## Action item
Translate this sentence from the biographical sketch into Spanish: "He has two elder sisters, Chithra and Vidya."

Vijay Manian was born in Chennai, India, in 1977, the son of Padma and S

V S Manian. He has two elder sisters, Chithra and Vidya. After completing his

primary schooling in Chennai, he attended Ida Scudder School, Vellore, India,

where he completed his X. He completed high school from Padma Seshadri Bala

Bhavan Junior College, Chennai, in 1995. He received a Bachelor of Engineering

degree in computer science and engineering from the University of Madras in

1999. He then decided to pursue his master's degree in computer science from

the University of Florida's Computer and Information Sciences and Engineering

Department in 1999. He is currently working on his Ph.D. in computer engineering.

Excerpts from a dataset:
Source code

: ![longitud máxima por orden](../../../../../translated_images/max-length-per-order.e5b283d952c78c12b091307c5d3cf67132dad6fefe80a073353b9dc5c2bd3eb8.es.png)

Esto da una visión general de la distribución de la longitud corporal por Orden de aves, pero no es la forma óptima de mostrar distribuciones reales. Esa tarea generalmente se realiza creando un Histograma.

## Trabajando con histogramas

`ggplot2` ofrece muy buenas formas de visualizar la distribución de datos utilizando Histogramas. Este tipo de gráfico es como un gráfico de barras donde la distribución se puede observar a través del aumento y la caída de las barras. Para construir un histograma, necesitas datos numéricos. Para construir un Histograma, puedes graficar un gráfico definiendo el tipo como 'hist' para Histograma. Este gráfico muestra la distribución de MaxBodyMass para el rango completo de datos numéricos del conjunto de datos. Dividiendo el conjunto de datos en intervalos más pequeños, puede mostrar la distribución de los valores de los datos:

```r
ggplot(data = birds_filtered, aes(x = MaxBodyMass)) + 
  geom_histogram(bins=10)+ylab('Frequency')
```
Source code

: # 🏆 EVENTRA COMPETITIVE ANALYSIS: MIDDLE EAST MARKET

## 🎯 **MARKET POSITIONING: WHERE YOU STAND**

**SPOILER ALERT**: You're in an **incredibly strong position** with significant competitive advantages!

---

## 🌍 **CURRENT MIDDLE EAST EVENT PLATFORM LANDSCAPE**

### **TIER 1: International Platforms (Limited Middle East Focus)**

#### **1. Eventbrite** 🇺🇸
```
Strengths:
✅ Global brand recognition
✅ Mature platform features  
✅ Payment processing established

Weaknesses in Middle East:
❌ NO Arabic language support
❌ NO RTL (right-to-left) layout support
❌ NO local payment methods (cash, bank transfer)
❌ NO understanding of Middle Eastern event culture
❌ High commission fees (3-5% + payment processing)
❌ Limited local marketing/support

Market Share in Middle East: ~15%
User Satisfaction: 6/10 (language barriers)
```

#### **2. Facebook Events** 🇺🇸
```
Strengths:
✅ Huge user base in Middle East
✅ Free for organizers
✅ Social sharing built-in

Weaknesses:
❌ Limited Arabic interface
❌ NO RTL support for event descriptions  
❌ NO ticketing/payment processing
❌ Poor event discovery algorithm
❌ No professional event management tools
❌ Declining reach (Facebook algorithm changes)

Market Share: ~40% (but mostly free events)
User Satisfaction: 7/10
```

## Answer space
Tiene dos hermanas mayores, Chithra y Vidya.